L'interview de Paul Van Tigchelt, directeur de l'OCAM


Paul Van Tighelt - L'invité de Bel RTL

Un tiers des "Foreign Terrorist Fighters" (FTF) européens sont retournés dans leur pays. "La plupart d’entre eux n’ont pas l’intention ou la capacité de commettre des attentats", dit Alex Niculae, un porte-parole d’Europol. Certains constituent un danger. "L’entraînement et l’expérience de combat acquis par les FTF signifient qu’ils ont une capacité accrue de mener des attaques dirigées ou de manière indépendante", poursuit-il.

Selon le chercheur norvégien Thomas Hegghamer, 11% des "returnees" envisagent de commettre des attentats. "Le danger est réel", dit Yves Trotignon, ex-agent de la DGSE et consultant en contre-terrorisme. "Il faudra réinsérer ces gens, ce qui pose un vrai défi social et politique". La Belgique détient le record européen du nombre de FTF par habitant (42 pour un million). Selon les chiffres les plus récents de l’Ocam, 162 djihadistes belges sont encore sur place et 111 ont été tués. Pas moins de 117 sont revenus au pays, neuf d’entre eux sont morts.

À l’heure actuelle, une petite centaine de Belges combat encore dans les rangs de Daech. Certains reviendront un jour en Belgique.

Les "returnees" sous surveillance

©Photo News

Plus de la moitié des "returnees" belges sont sous surveillance, les autres ont été arrêtés. Quelques dizaines de candidats djihadistes empêchés de partir sont aussi sous surveillance.

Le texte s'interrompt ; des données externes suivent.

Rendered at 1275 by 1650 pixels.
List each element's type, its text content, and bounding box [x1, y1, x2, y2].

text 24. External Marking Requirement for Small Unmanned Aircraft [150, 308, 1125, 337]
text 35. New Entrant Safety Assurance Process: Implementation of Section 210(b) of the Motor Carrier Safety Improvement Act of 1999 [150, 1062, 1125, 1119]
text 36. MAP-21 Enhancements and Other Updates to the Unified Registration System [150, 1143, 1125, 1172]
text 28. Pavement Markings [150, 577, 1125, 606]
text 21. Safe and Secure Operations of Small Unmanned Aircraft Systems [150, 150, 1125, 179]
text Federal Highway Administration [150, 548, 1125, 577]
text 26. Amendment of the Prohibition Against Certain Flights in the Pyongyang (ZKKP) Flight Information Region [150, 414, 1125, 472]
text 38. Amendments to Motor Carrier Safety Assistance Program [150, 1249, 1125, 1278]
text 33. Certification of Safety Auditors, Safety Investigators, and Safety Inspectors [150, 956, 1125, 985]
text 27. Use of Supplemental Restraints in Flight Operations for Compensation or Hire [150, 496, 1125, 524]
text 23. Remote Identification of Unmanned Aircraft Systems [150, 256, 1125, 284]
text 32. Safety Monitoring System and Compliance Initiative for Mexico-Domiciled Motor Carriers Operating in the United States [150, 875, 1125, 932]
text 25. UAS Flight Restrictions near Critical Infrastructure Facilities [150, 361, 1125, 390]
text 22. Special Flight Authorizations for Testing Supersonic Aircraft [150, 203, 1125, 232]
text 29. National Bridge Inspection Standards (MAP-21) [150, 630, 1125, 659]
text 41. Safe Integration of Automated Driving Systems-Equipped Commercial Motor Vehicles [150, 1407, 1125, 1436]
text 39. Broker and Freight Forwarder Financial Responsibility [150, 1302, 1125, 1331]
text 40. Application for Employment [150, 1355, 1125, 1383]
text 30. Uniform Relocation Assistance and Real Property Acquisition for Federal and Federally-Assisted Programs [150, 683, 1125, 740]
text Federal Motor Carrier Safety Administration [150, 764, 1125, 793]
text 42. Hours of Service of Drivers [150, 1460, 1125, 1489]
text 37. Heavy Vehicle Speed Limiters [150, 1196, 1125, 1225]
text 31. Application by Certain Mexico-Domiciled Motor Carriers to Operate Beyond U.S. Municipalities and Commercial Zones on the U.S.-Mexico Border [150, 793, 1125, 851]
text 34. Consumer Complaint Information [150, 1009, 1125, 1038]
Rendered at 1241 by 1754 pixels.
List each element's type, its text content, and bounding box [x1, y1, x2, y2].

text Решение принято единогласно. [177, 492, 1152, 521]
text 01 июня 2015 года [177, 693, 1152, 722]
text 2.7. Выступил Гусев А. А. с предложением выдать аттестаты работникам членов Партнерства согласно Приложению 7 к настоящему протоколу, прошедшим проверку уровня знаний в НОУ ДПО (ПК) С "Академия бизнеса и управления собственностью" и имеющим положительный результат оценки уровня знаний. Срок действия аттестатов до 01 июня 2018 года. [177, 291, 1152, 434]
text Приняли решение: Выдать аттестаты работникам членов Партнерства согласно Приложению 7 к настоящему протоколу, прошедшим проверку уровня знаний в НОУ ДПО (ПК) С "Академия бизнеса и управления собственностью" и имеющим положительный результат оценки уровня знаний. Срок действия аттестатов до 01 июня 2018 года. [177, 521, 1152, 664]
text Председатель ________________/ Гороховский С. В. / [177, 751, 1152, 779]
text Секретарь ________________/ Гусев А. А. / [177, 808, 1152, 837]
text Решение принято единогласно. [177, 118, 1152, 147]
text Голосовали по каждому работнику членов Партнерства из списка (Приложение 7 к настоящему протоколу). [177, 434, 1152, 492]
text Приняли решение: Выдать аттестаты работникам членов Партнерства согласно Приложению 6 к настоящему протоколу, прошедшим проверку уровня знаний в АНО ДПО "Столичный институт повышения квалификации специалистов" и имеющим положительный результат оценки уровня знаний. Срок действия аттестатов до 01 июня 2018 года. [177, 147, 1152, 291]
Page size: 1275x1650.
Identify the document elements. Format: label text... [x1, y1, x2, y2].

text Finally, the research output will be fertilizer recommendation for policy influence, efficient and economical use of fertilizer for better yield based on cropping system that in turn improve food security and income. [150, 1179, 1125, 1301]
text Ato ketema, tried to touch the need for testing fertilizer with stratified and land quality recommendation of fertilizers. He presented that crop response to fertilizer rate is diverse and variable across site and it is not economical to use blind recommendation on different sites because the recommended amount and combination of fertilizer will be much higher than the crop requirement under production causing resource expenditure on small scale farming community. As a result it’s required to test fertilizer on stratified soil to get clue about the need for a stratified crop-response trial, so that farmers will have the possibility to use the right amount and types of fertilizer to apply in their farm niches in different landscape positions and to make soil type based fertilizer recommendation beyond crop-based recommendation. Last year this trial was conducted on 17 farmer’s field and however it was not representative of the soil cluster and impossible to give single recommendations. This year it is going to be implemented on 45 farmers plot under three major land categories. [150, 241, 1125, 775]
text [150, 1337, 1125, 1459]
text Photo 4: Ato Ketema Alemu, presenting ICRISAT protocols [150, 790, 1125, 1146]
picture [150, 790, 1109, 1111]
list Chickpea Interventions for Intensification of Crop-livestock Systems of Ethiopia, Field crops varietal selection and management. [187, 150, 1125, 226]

Les mesures vont de la surveillance étroite aux écoutes téléphoniques. Sont-elles suffisantes? "Je vois difficilement ce qu’on peut faire de plus. Mais il ne faudrait pas, non plus, négliger les mille à deux mille sympathisants qui font partie de l’entourage de ces gens", dit Claude Moniquet, spécialiste du contre-terrorisme (auteur du livre "Daesh, la main du diable"). Les "returnees" bénéficient d’un programme de réinsertion qui doit encore faire ses preuves. La tâche est colossale.

Chute des départs

En 2014, le nombre de Belges partis en Syrie et en Irak atteignait la cadence de dix par mois. Ces djihadistes, âgés en moyenne de 23 ans, sont surtout partis de Bruxelles (205) et d’Anvers (113). Recrutés en 2010 par Sharia4belgium, leur engagement s’est fait par des pairs et, à partir de 2014, via les réseaux sociaux, des amis ou la famille.

Les recrutements vers la Syrie et l’Irak se sont taris depuis début 2016. En cause? Les mesures antiterroristes adoptées par le gouvernement (refus de passeports, confiscation de la carte d’identité, création d’un registre de FTF…) et le retournement de situation sur le terrain, suite à l’entrée en guerre de la Russie.

"Aujourd’hui, Daech conseille à ses partisans de ne plus venir en Syrie et de rester chez eux pour mener des attentats", précise Yves Trotignon. Les loups solitaires, exposés à la propagande, sans être des "returnees", sont autant à craindre que les cellules dormantes. Leurs motivations sont parfois surprenantes. L’auteur de l’attentat de Nice, empêché de partir en Syrie, aurait décidé de faire le djihad en France.

L’Europe sera, à moyen terme, confrontée au retour des djihadistes. "Actuellement, les retours sont plus rares car les lieux de passage aux frontières turques et jordaniennes sont bloqués", dit Claude Moniquet. "Mais la menace s’amplifiera avec la perte de territorialité de l’État islamique. La chute de Mossoul et Raqqa sera suivie de retours dans la clandestinité".